Predictive Maintenance – Ideen und Schwierigkeiten bei der Umsetzung


Ausfälle in der Produktion können für ein Unternehmen kostspielig sein. Das Planen von Wartungsaufwänden ist oftmals schwer und hängt von erfahrenen Mitarbeitern ab. Für eine Reparatur bzw. Wartung müssen ausreichend Personal und Ressourcen vorhanden sein. Ist dies nicht der Fall, erhöht sich die Ausfallzeit der Maschinen weiter. Die Idee von Predictive Maintenance ist es, den Wartungsbedarf rechtzeitig vorherzusagen und so einen Ausfall der Maschine zu verringern.

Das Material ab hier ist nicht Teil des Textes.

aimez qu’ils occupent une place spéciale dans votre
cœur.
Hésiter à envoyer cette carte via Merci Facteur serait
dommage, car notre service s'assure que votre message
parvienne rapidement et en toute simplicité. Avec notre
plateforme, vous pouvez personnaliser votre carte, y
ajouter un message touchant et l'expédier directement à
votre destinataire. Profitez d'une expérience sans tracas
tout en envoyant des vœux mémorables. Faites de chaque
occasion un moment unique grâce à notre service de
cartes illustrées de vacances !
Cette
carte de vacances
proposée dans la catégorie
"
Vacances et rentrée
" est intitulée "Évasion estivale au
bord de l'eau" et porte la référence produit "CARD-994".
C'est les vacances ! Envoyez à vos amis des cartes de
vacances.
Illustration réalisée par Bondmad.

Oftmals ist das Potential jedoch kleiner als gedacht - es lohnt sich nur im 3-Schichtbetrieb bzw. bei einer hohen Auslastung der Maschinen. Das Personal muss zum Zeitpunkt der Vorhersage verfügbar sein und aushelfen können und zuletzt ist die Verfügbarkeit der Daten ein Problem. Um die Ausfälle vorhersagen zu können, müssen vergangene Ausfälle dokumentiert werden. Diese sind oft nur in kleiner Anzahl vorhanden bzw. unvollständig, da nur Szenarien vorhergesagt werden können, die bereits aufgetreten sind. Eine Generierung der Daten ist dabei kostspielig, da Daten von Stillständen bzw. Maschinenschäden nötig sind.


Zusammenfassung


In einer Datenplattform lassen sich Daten aus verschiedenen Quellen konsolidieren und zugänglich machen. Die Datenplattform bildet eine Grundlage für eine einheitliche Datenbasis und erleichtert somit die Durchführung von BI bzw. Data Science Projekten. Als einen ersten Anwendungsfall zur Verbesserung der Sensordaten bietet sich eine Anomalie-Erkennung an. Das größte Potential sehen wir allerdings bei Predictive Quality bzw. das Optimieren der Produktion, basierend auf den Einstellparametern der Maschinen.